The California Department of Insurance (CDI) began the investigation after reports indicated that two of the couple’s companies, Prompt Delivery and Affordable Messenger, had no insurance. Between 2013 and 2017, the couple only maintained workers’ comp insurance for A-1 Valley Services, their third company.

Underreported Payroll and Fraudulent Claims

Investigators found that when employees from the uninsured companies suffered work-related injuries, the couple submitted fraudulent claims under A-1 Valley Services’s policy. Over the four years, the couple filed claims for at least 20 employees from the uninsured companies.

A forensic audit showed that the companies reported only $1.4 million in payroll to their insurance carrier, though their actual payroll exceeded $25 million. This underreporting allowed the couple to evade $3 million in workers’ comp premiums.

Prosecution and Legal Consequences

The Los Angeles County District Attorney’s Office prosecuted the case, emphasizing the seriousness of workers’ compensation fraud and its impact on both employees and the broader business community. Prosecutors argued that the scheme carried out by the delivery company owners was not just about unpaid premiums, but about creating an uneven playing field that disadvantaged legitimate businesses that follow state labor laws.

As part of the sentencing, the court stressed that felony probation and restitution payments serve as a warning to other employers who might consider similar fraudulent practices. Legal experts note that California continues to prioritize these types of prosecutions, as workers’ comp fraud undermines the integrity of the insurance system and can leave injured employees without the benefits they are entitled to.

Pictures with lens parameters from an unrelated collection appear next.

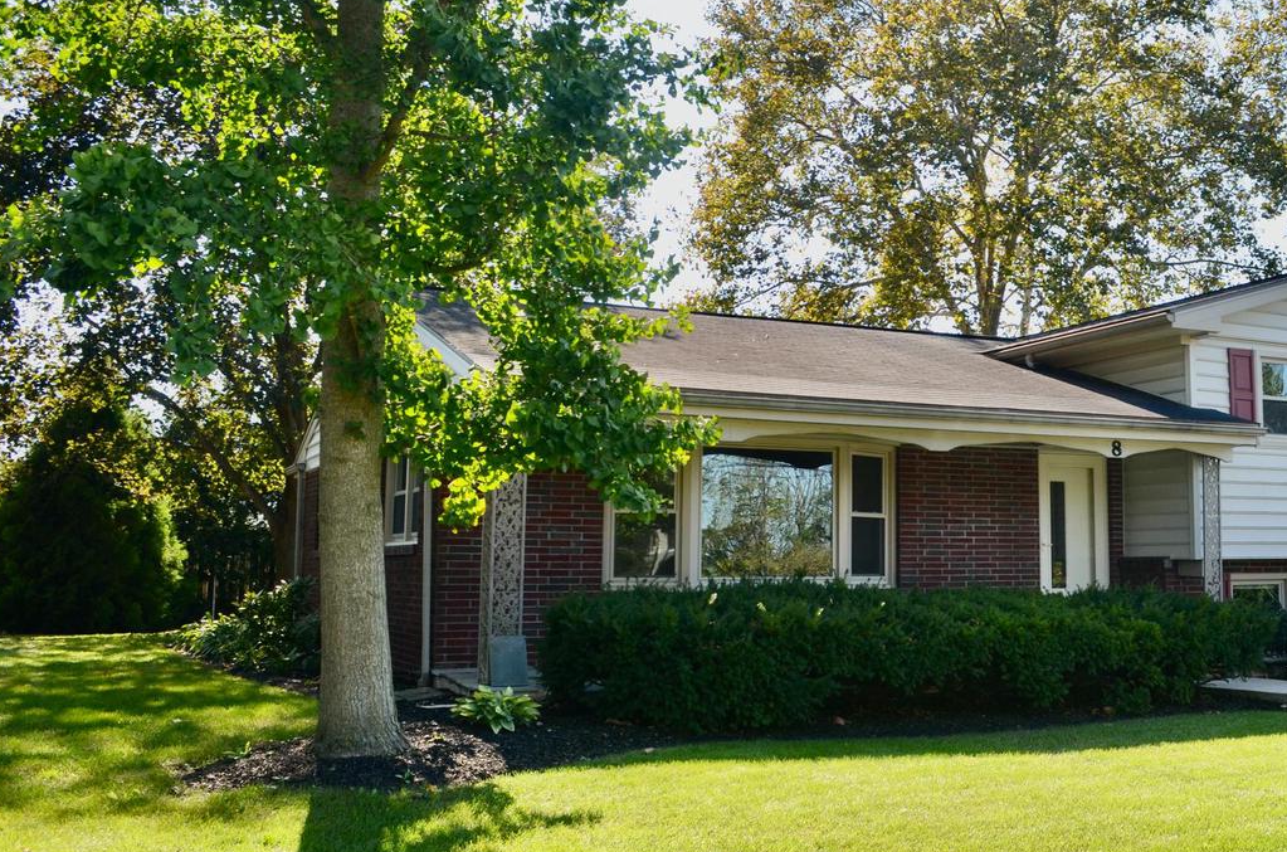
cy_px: 338
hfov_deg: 49.6
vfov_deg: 34.8
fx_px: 1355
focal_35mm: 38
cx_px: 888
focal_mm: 18
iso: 200
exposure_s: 1/200
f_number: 7.1
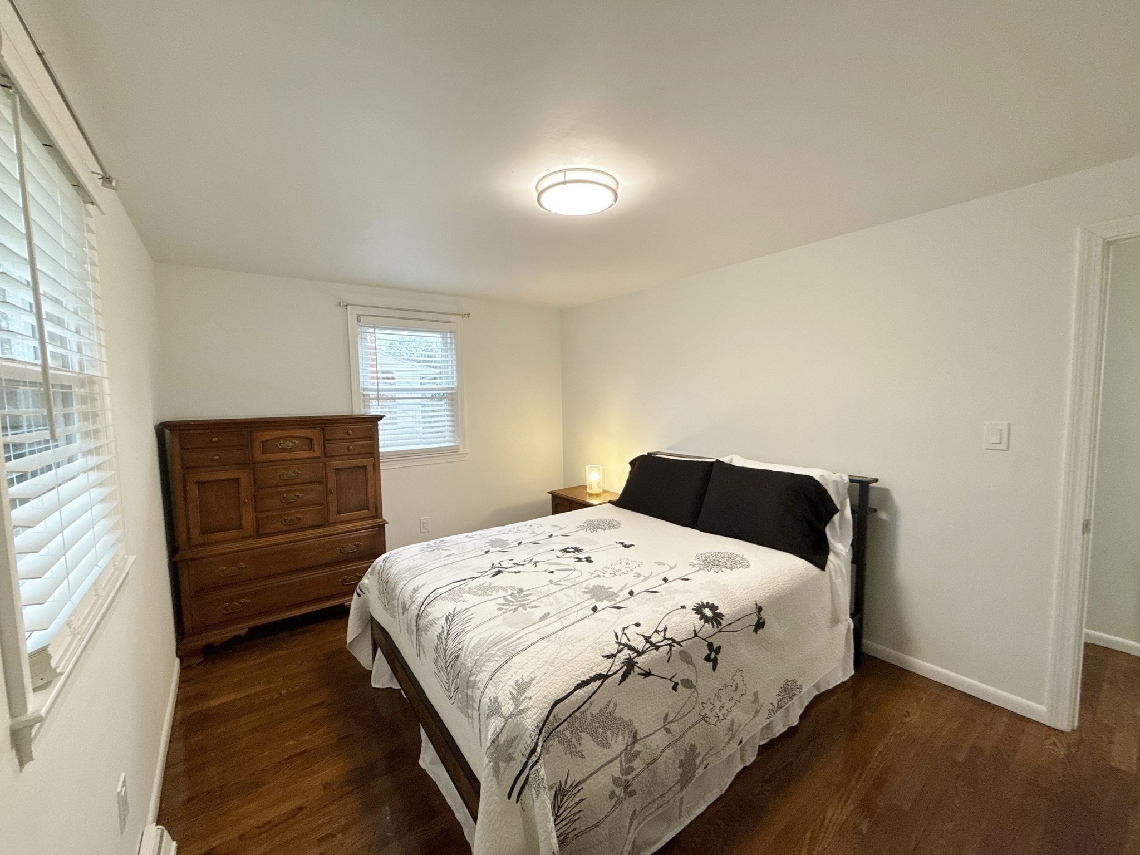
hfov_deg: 102.1
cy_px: 428
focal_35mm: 14
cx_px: 570
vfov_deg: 85.7
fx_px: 461
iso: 250
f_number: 2.2
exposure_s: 1/120
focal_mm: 2.22
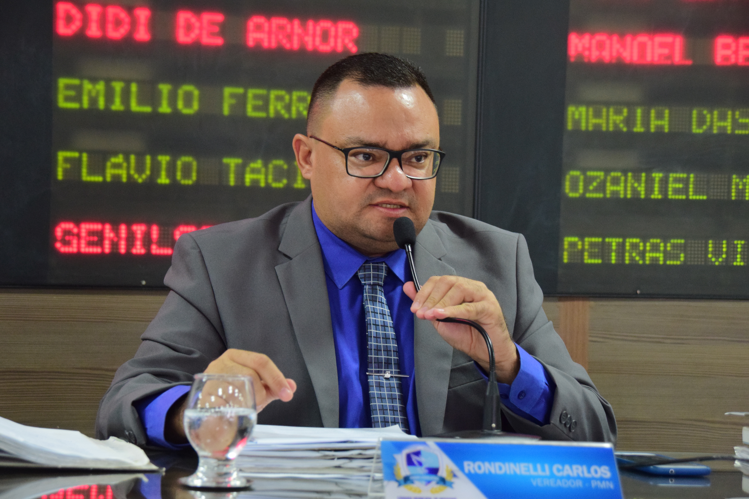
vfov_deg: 8.3
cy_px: 250
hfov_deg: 12.5
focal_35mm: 165
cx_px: 374
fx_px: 3433
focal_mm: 110
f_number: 6.3
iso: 1600
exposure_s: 1/60
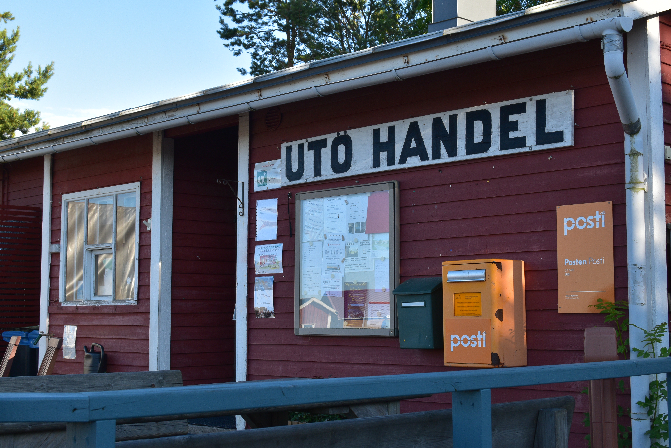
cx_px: 336
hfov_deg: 37.9
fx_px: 978
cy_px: 224
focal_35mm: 52
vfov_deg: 25.8
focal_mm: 35
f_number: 10
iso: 400
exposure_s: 1/200
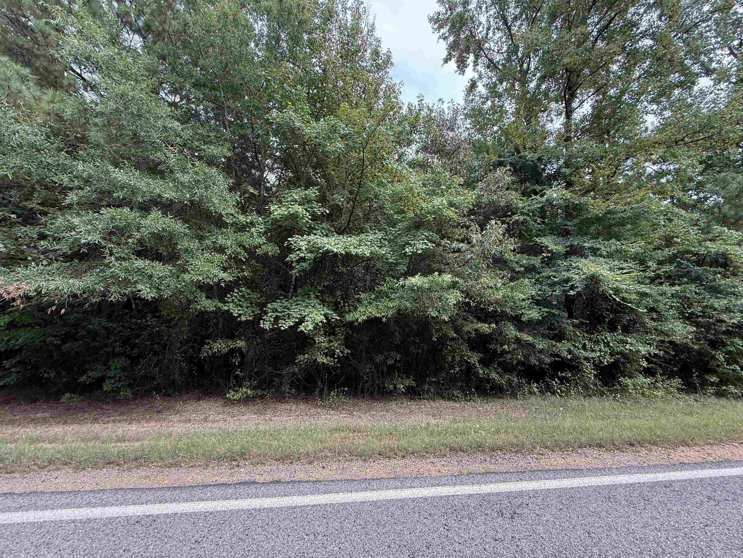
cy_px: 279
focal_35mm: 14
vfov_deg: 85.7
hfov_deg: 102.1
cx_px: 372
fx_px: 300
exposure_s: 1/200
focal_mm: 2.22
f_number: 2.2
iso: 50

This case stands as an example of how state authorities are working in collaboration with the California Department of Insurance to hold business owners accountable, ensuring that fraud does not go unpunished.

For more detailed guidance on workers’ compensation insurance compliance and fraud prevention, visit the California Department of Insurance official resource: California Department of Insurance – Workers’ Compensation Fraud.


FAQs: CA Delivery Company Owners Workers’ Comp Fraud

Why were the CA Delivery company owners fined $2.2 million?

They were ordered to pay restitution after underreporting $21 million in payroll, which allowed them to avoid nearly $3 million in workers’ comp insurance premiums.

How did investigators uncover the fraud by the CA delivery company owners?

A forensic audit and insurance review revealed a significant payroll gap, along with fraudulent claims filed under their insured company, A-1 Valley Services.

What companies were involved in the case?

The couple operated Prompt Delivery, Affordable Messenger, and A-1 Valley Services. Only A-1 was insured, yet claims from the other two companies were falsely filed under it.

What legal consequences did the delivery company owners face?

They received county jail sentences, felony probation, and were ordered to repay $2.2 million in restitution for their fraudulent scheme.